Makassar,Provinsi Sulawesi-Selatan Indonesia,Bahana Merdeka,Com
Makassar – Polemik Sistem Penerimaan Murid Baru (SPMB) Tahun Ajaran 2026 di SMAN 16 Makassar terus menjadi sorotan. Tim Investigasi Bahana Merdeka bersama LSM Jangkar mengaku telah tiga kali mendatangi sekolah untuk meminta klarifikasi langsung kepada Kepala SMAN 16 Makassar berinisial YS, namun hingga berita ini diterbitkan belum berhasil memperoleh tanggapan.

Menurut tim, setiap kali datang ke sekolah, guru maupun staf menyampaikan bahwa kepala sekolah tidak berada di tempat atau belum dapat ditemui. Kondisi tersebut dinilai semakin memunculkan pertanyaan publik di tengah banyaknya pengaduan masyarakat terkait pelaksanaan SPMB.

Tim Investigasi juga menerima laporan dari seorang orang tua CASIS yang meminta identitasnya dirahasiakan. Sumber tersebut mempertanyakan transparansi proses seleksi dan meminta agar seluruh tahapan penerimaan di SMAN 16 Makassar diusut secara terbuka.

Salah satu CASIS yang disebut dalam laporan adalah Afikah, warga Jalan Kalumpang Lorong 1, Makassar, yang dinyatakan tidak lulus berdasarkan hasil pengumuman resmi.
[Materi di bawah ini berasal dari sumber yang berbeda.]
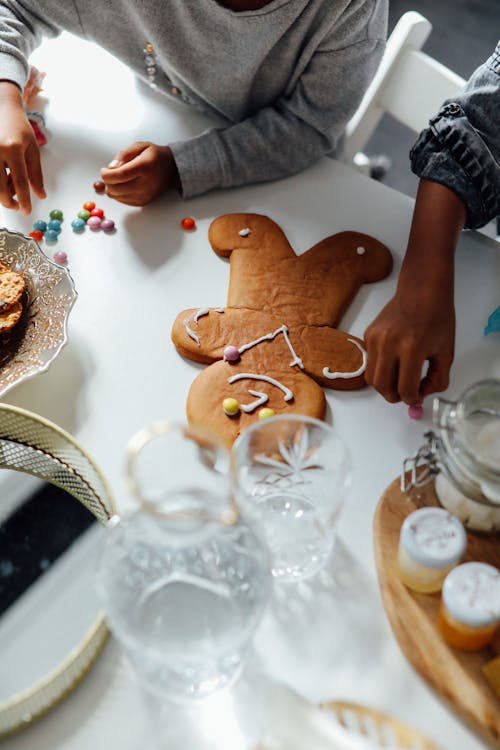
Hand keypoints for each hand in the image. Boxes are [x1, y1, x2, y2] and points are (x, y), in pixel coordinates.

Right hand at [0, 81, 45, 213]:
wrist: (2, 109)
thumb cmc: (20, 128)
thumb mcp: (32, 150)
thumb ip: (36, 174)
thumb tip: (40, 195)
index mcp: (13, 148)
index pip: (20, 181)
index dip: (24, 199)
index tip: (26, 211)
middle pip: (0, 187)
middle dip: (9, 201)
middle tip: (17, 206)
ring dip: (2, 193)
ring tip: (11, 191)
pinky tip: (4, 180)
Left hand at [100, 142, 179, 205]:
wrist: (172, 170)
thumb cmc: (155, 156)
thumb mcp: (140, 146)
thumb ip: (124, 154)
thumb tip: (111, 167)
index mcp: (144, 167)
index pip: (119, 175)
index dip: (106, 174)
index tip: (104, 170)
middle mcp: (145, 185)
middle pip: (115, 189)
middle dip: (107, 181)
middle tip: (111, 173)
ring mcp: (144, 196)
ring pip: (116, 196)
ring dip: (112, 188)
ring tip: (119, 179)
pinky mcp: (143, 202)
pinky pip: (122, 201)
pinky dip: (119, 194)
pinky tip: (124, 185)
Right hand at [364, 287, 454, 404]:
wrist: (422, 290)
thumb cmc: (437, 317)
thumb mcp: (446, 353)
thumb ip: (437, 380)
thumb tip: (421, 395)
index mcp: (412, 348)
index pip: (406, 389)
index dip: (413, 399)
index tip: (417, 397)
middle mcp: (389, 343)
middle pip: (382, 387)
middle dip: (394, 397)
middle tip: (405, 394)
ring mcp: (375, 338)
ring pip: (371, 377)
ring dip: (384, 385)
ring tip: (399, 379)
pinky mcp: (368, 335)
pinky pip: (370, 362)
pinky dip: (381, 368)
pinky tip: (395, 359)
Laporan masyarakat tersebut mendorong Tim Investigasi melakukan penelusuran lebih lanjut terhadap proses penerimaan. Dugaan yang berkembang masih memerlukan pembuktian melalui pemeriksaan oleh instansi yang berwenang.

LSM Jangkar menegaskan tidak menyimpulkan telah terjadi pelanggaran. Namun, sulitnya memperoleh klarifikasi dari pihak sekolah dinilai semakin menguatkan pentingnya investigasi dan audit menyeluruh terhadap data pendaftar, kuota rombongan belajar, berita acara penetapan kelulusan, hingga jejak digital sistem SPMB apabila terdapat perubahan data setelah pengumuman resmi.

Karena itu, LSM Jangkar mendesak Dinas Pendidikan Provinsi Sulawesi Selatan, DPRD Provinsi Sulawesi Selatan melalui komisi yang membidangi pendidikan, Inspektorat, Ombudsman, serta pihak terkait untuk segera melakukan investigasi secara objektif guna memastikan seluruh proses SPMB di SMAN 16 Makassar berjalan sesuai aturan dan menjawab keresahan masyarakat berdasarkan data serta fakta.

Hingga berita ini diterbitkan, Tim Investigasi Bahana Merdeka masih terus berupaya memperoleh konfirmasi dari Kepala SMAN 16 Makassar. Redaksi tetap membuka ruang hak jawab dan hak klarifikasi bagi pihak sekolah maupun Dinas Pendidikan Provinsi Sulawesi Selatan sesuai ketentuan Undang-Undang Nomor 40 Tahun 1999 tentang Pers.